En terminant, un mot sur la solidarité. Solidarité avec nos collègues. Solidarité avec les étudiants. Solidarité avec la société québécoise tout entière qui supporte notre travail. Sans entrer dans des considérations qui dépassent le contexte de cette lettre, permettez-nous de souligner que le respect que réclame le syndicat de son employeur est le même respect que les professeurs doivent à leurs charges étudiantes et à la société qui les paie.

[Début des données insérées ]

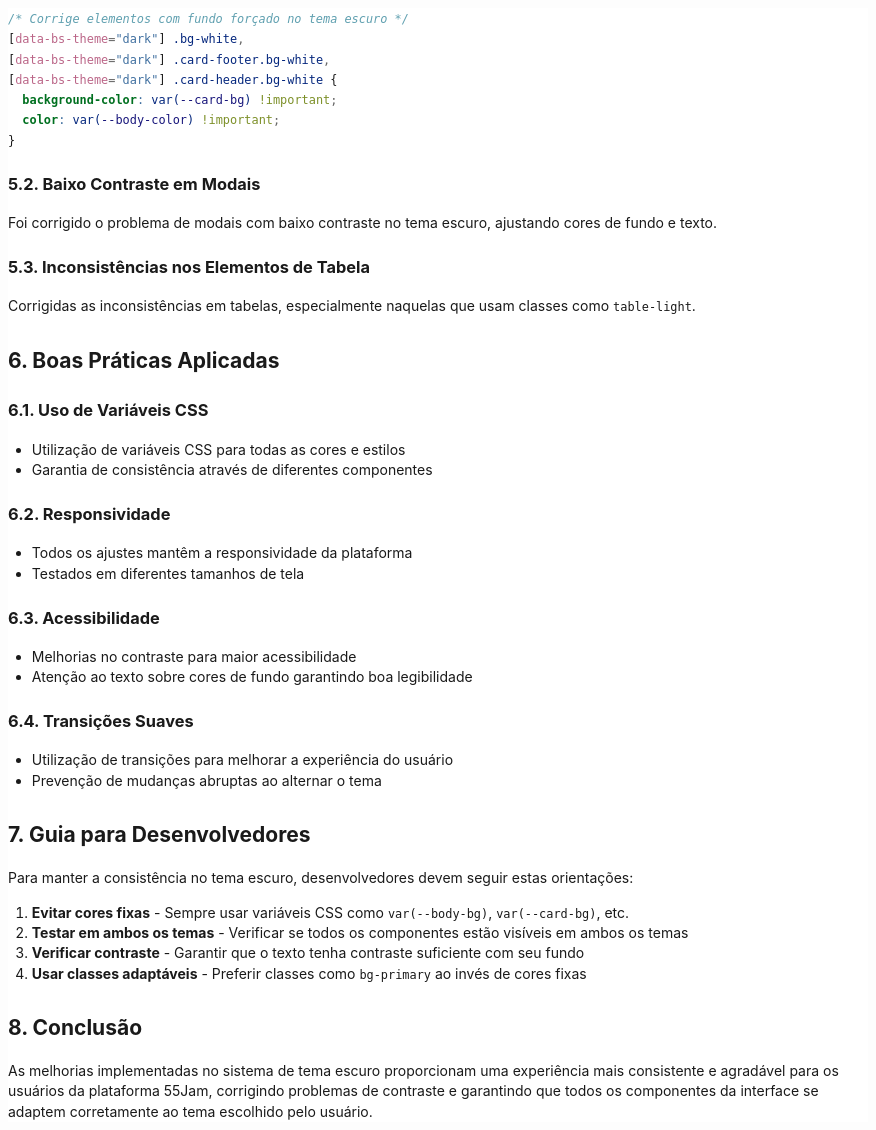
 ```css
/* Corrige elementos com fundo forçado no tema escuro */
[data-bs-theme="dark"] .bg-white,
[data-bs-theme="dark"] .card-footer.bg-white,
[data-bs-theme="dark"] .card-header.bg-white {
  background-color: var(--card-bg) !important;
  color: var(--body-color) !important;
}
```

### 5.2. Baixo Contraste em Modais

Foi corrigido o problema de modais com baixo contraste no tema escuro, ajustando cores de fundo e texto.

### 5.3. Inconsistências nos Elementos de Tabela

Corrigidas as inconsistências em tabelas, especialmente naquelas que usam classes como `table-light`.

## 6. Boas Práticas Aplicadas

### 6.1. Uso de Variáveis CSS
- Utilização de variáveis CSS para todas as cores e estilos
- Garantia de consistência através de diferentes componentes

### 6.2. Responsividade
- Todos os ajustes mantêm a responsividade da plataforma
- Testados em diferentes tamanhos de tela

### 6.3. Acessibilidade
- Melhorias no contraste para maior acessibilidade
- Atenção ao texto sobre cores de fundo garantindo boa legibilidade

### 6.4. Transições Suaves
- Utilização de transições para melhorar a experiência do usuário
- Prevenção de mudanças abruptas ao alternar o tema

## 7. Guia para Desenvolvedores

Para manter a consistência no tema escuro, desenvolvedores devem seguir estas orientações:

1. **Evitar cores fixas** - Sempre usar variáveis CSS como `var(--body-bg)`, `var(--card-bg)`, etc.
2. **Testar em ambos os temas** - Verificar se todos os componentes estão visíveis em ambos os temas
3. **Verificar contraste** - Garantir que o texto tenha contraste suficiente com seu fundo
4. **Usar classes adaptáveis** - Preferir classes como `bg-primary` ao invés de cores fixas

## 8. Conclusão

As melhorias implementadas no sistema de tema escuro proporcionam uma experiência mais consistente e agradável para os usuários da plataforma 55Jam, corrigindo problemas de contraste e garantindo que todos os componentes da interface se adaptem corretamente ao tema escolhido pelo usuário.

S’il vous plait, réglez ce conflit au plus vite.

Respectueusement,

Olivier Armantier, professeur adjoint, Arts et sciences
Muriel Aubry, professeure titulaire, Arts et sciences
Jean Barbeau, professeur titulaire, Médecine dentaire
Stéphane Beaulac (Cantab.), professeur agrégé, Droit
Alan  Belkin, professeur titulaire, Musique
Yoshua Bengio, professeur titulaire, Arts et sciences
Guy Boileau, professeur titulaire, Médecine
Walter Bossert, professeur titulaire, Arts et sciences
Anne Bourlioux, professeure agrégée, Arts et sciences
Michel Bouvier, professeur titulaire, Médecine
Gilles Brassard, professeur titulaire, Arts et sciences
Rui Luis de  Castro, professeur adjoint, Arts et sciences
Octav Cornea, professeur titulaire, Arts et sciences
Leonard Dudley, professeur titulaire, Arts et sciences
Jean-Marie Dufour, professeur titulaire, Arts et sciences
Douglas Eck, professeur adjoint, Arts et sciences
Lars Ehlers, professeur agrégé, Arts et sciences
José Evangelista, professeur titulaire, Musique
René Garcia, professeur titulalire, Arts et sciences
Gérard Gaudet, professeur titulaire, Arts et sciences
C. Géraldine Bazuin, professeure titulaire, Arts et sciences
Silvia Goncalves, professeure adjointe, Arts et sciences
Michael Huberman, professeur titulaire, Arts et sciences
Hélène Lebel , professeure agrégée, Arts et sciences
Pierre L'Ecuyer, professeur titulaire, Arts et sciences
Marie-Thérèse Lefebvre, professeure titulaire, Musique
Michel Longtin, professeur titulaire, Musique
Ejan Mackaay, professeur titulaire, Droit
Brigitte Maheux, professeure, Médecine
Patrice Marcotte, professeur titulaire, Arts et sciences
William McCausland, professeur adjoint, Arts et sciences
Claude Montmarquette, professeur titulaire, Arts et sciences
Pierre Moreau , professeur agrégé, Pharmacie
Chantal Pharand, professeure agrégée, Pharmacie
Jean Piché (initiateur), professeur titulaire, Musique
Sébastien Roy, professeur agrégé, Arts et sciences
Marc Servant, professeur adjoint, Pharmacie
Caroline Traube, professeure adjointe, Musique
Kevin Tuite, professeur titulaire, Arts et sciences
Michel Verdon, professeur titulaire, Arts et sciences
Karen Waldron, professeure agrégée, Arts et sciences

Cette grève m'enrage. Les boycotts des profs d'activités culturelles au primaire me met hors de moi. Les moyens de pression sont extrêmement moches; s'en prendre à des gens innocents qui n'ont rien à voir avec le conflit. Mais le pire, c'est que la cause des profs de l'université de montréal est absolument mauvaise. La cause des autres profs, je sais pas trop, je ne connais ni leurs conditions ni leurs revendications; en ce qui concerne le syndicat des professeurs de l'université de montréal, ce sont des revendications de fils de riches. Ça me rend malade.